[[ Source data open ]]

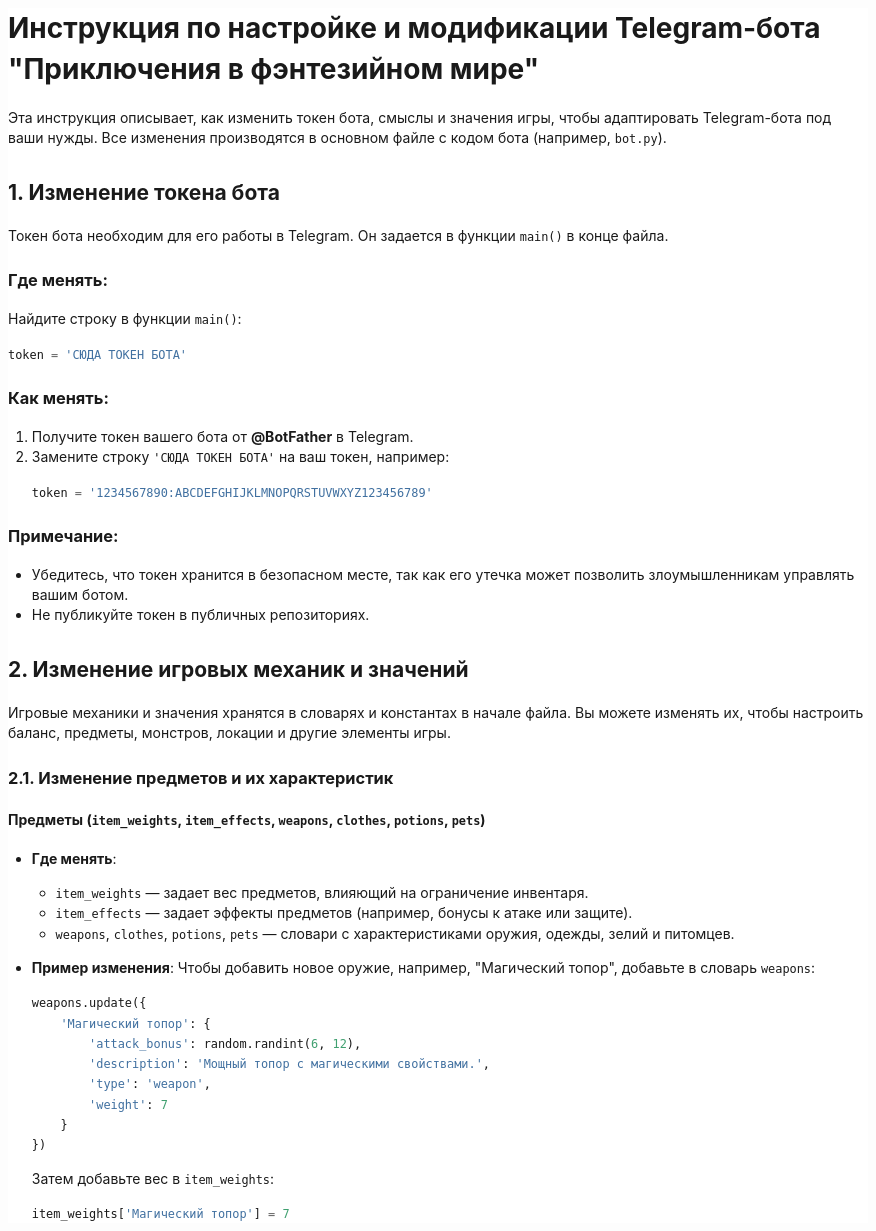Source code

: 

# Инструкция по настройке и модификации Telegram-бота "Приключения в фэнтезийном мире"

Эта инструкция описывает, как изменить токен бота, смыслы и значения игры, чтобы адаптировать Telegram-бота под ваши нужды. Все изменения производятся в основном файле с кодом бота (например, `bot.py`).

## 1. Изменение токена бота

Токен бота необходим для его работы в Telegram. Он задается в функции `main()` в конце файла.

### Где менять:
Найдите строку в функции `main()`:
```python
token = 'СЮДА ТОКЕН БОТА'
```

### Как менять:
1. Получите токен вашего бота от **@BotFather** в Telegram.
2. Замените строку `'СЮДА ТОКЕН БОТА'` на ваш токен, например:
   ```python
   token = '1234567890:ABCDEFGHIJKLMNOPQRSTUVWXYZ123456789'
   ```

### Примечание:
- Убедитесь, что токен хранится в безопасном месте, так как его утечка может позволить злоумышленникам управлять вашим ботом.
- Не публикуйте токен в публичных репозиториях.

## 2. Изменение игровых механик и значений

Игровые механики и значения хранятся в словарях и константах в начале файла. Вы можете изменять их, чтобы настроить баланс, предметы, монстров, локации и другие элементы игры.

### 2.1. Изменение предметов и их характеристик

#### Предметы (`item_weights`, `item_effects`, `weapons`, `clothes`, `potions`, `pets`)
- **Где менять**:
  - `item_weights` — задает вес предметов, влияющий на ограничение инвентаря.
  - `item_effects` — задает эффекты предметов (например, бонусы к атаке или защите).
  - `weapons`, `clothes`, `potions`, `pets` — словари с характеристиками оружия, одежды, зелий и питомцев.

- **Пример изменения**:
  Чтобы добавить новое оружие, например, "Магический топор", добавьте в словарь `weapons`:
  ```python
  weapons.update({
      'Магический топор': {
          'attack_bonus': random.randint(6, 12),
          'description': 'Мощный топор с магическими свойствами.',
          'type': 'weapon',
          'weight': 7
      }
  })
  ```
  Затем добавьте вес в `item_weights`:
  ```python
  item_weights['Магический топор'] = 7
  ```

[[ Source data closed ]]

▶ _The task_
Check each line of the data above for the word "weapons" and state how many lines contain it, with no other text.

▶ _Your solution_
4